The A.I.-generated backdrops, rendered in uplifting colors like sky blue and yellow ochre, portray a contemplative memorial complex tucked into towering mountains by a placid lake. In the images, the monuments engraved with species’ names rise like canyon walls above tiny, almost insignificant humans.
Allado-McDowell said that the scenes were inspired by abandoned Italian marble quarries, where, for centuries, slabs of white stone have been sliced out of mountainsides. The artist imagined carving a memorial directly into one of these sites of extraction, poetically illustrating renewal after human-driven destruction.
The artist hopes to construct a real stone monument to extinction, though the location and details have not yet been determined. However, Coplan said, “The idea of the rehearsal is that we’re all beginning to perform this text, and by doing so, we’re starting to make the monument, because now it’s in all of our minds.”
Also in development is Act 2 of “The Known Lost,” in which species will be added to the memorial as they vanish from Earth, after the exhibition at Swiss Institute ends. Allado-McDowell said these additions could be performed ceremonially and broadcast to raise awareness “while also being a deeply felt, meaningful ritual.”

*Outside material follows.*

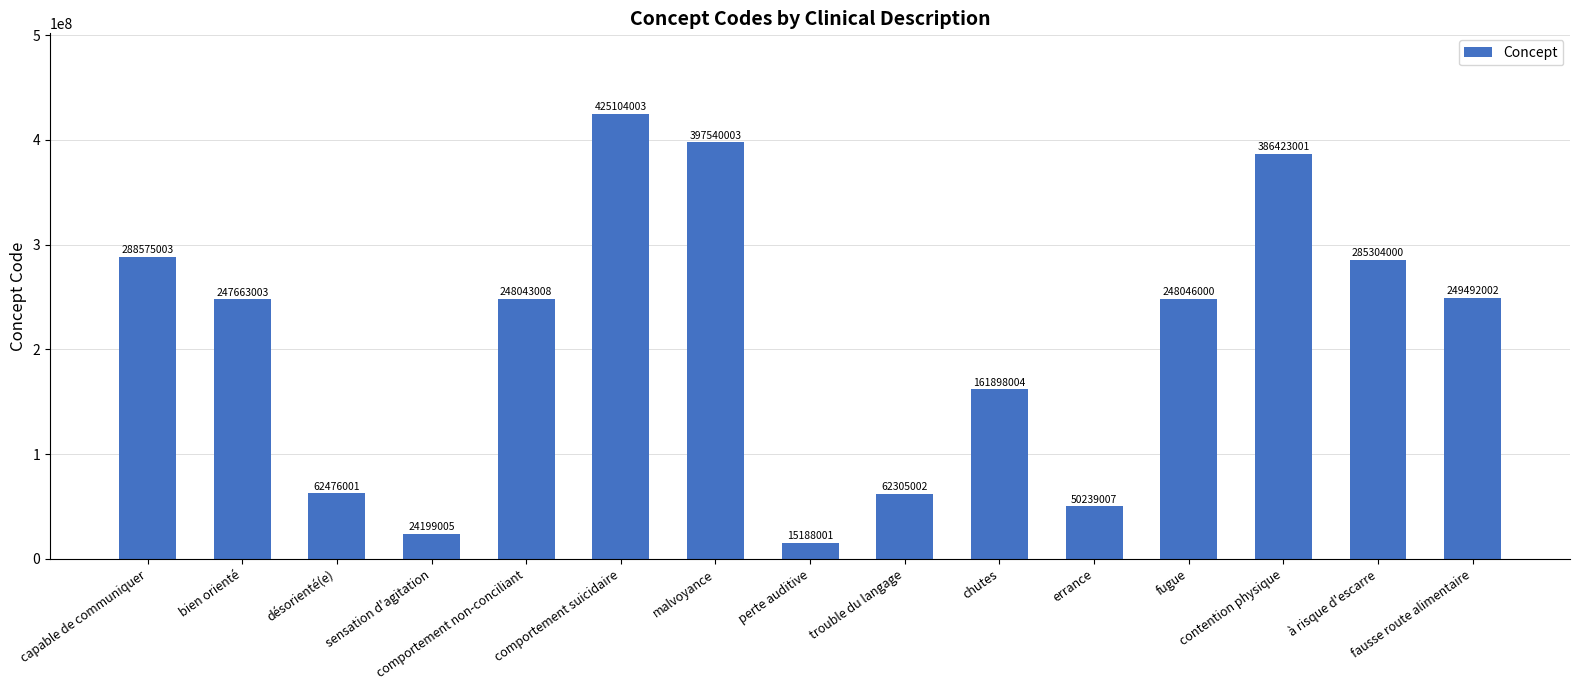

Rank the categories by value from lowest to highest.

perte auditive, sensation d'agitation, errance, trouble du langage, désorienté(e), chutes, bien orienté, comportement non-conciliant, fugue, fausse route alimentaire, à risque d'escarre, capable de communiquer, contention physique, malvoyance, comportement suicidaire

For Allado-McDowell, creating this exhibition has been “a process of healing” that took them from dissociation and dread to a state of informed humility. They realized that contemplating humans’ role in a deep-time narrative gives us a choice.
“You could look at it in a way that is passive or nihilistic, that it doesn’t matter what I do because time is so long,” they said. “Or you could see that you’re part of a cumulative process, and everything you do really matters.”